_TASKS FOR THIS EXERCISE_
[A] In the article about Katie Sowers and other female coaches, when did the San Francisco 49ers hire Sowers as an assistant?
[B] Extend the article about Katie Sowers and female coaches in men's sports, picking up right after its final sentence.

_SOURCE EXTRACT_
Playing with the Big Boys

How Katie Sowers and Other Female Coaches Have Won Over Players in Men's Sports

by Sara Ventiera

Financial Frequency. myInspiration

January 31, 2020 .7 min read

When Katie Sowers got hired as an assistant by the San Francisco 49ers in June 2017, she knew she had to prove her worth in an extremely competitive field, where many are wary of those who never played in the NFL. 

Being a woman, and openly gay, maximized the degree of difficulty.  

The team’s ownership embraced her hiring and said all the right things about adding diversity to its coaching staff. But winning over the players in this hyper-masculine, conservative culture posed an entirely different challenge for her. 

This is about how she did just that.

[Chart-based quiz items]
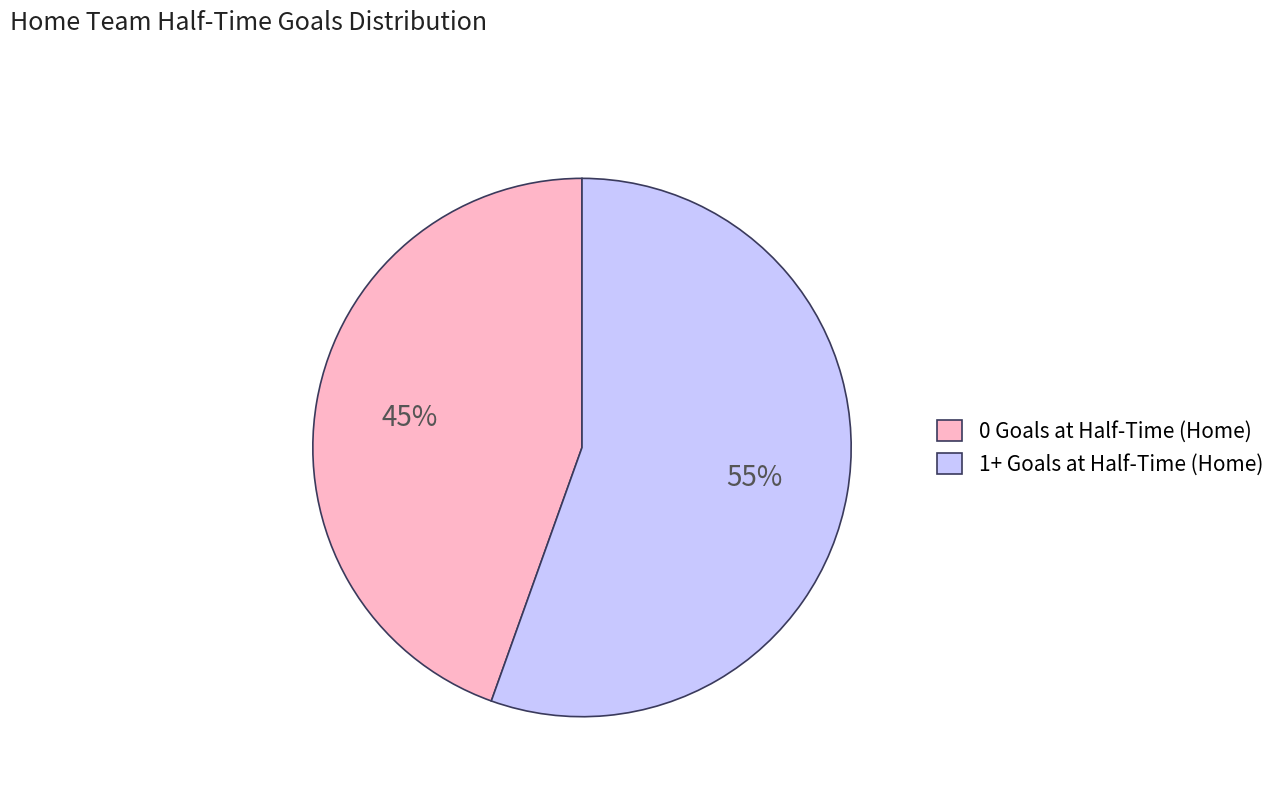

Is there any slice that represents more than half of the pie?

Yes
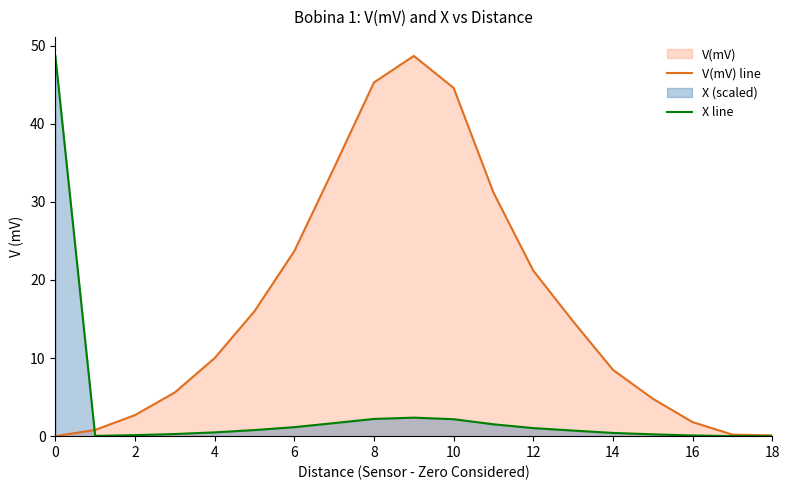

How many lines are shown in the chart?

2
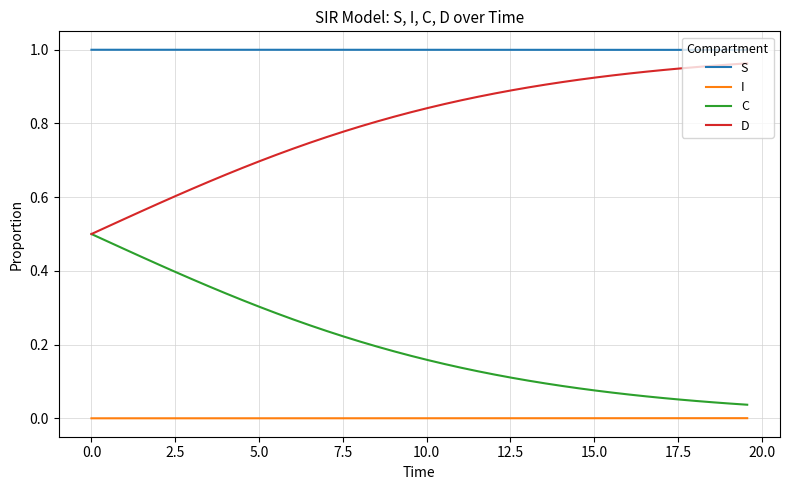

What are all the series names shown in the legend?

S, I, C, D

_ANSWERS TO THE EXERCISES_
[A] In June 2017.

[B]
And with Sowers having become the first female coach for a Super Bowl team, her approach, and that of women in the NFL and NBA, provides a blueprint for gaining acceptance in men’s professional sports, not to mention other industries. All at a time of intense focus on pay inequality, sexual harassment and mistreatment in the workplace -- and the value of inclusive employment.  

Sowers began by getting to know wide receiver Pierre Garçon, an NFL veteran who came to the 49ers the same year she did. He wasn’t sure what to make of her.

“When you first walk in and meet her, you know she’s a woman,”

he told myWorth.

“You try to be more respectful.” 

Garçon was an established star in the latter part of a great career, known for his astute route running and on-the-field savvy. Then 31, the 6-foot-1, 211-pound Garçon had played nine years in the league before the 49ers signed him as a free agent. 

The team desperately needed someone to help its receiving corps, a persistent weakness. The Haitian-descended Garçon, who grew up in West Palm Beach and played for the Indianapolis Colts and Washington Redskins, seemed like the right player for the job.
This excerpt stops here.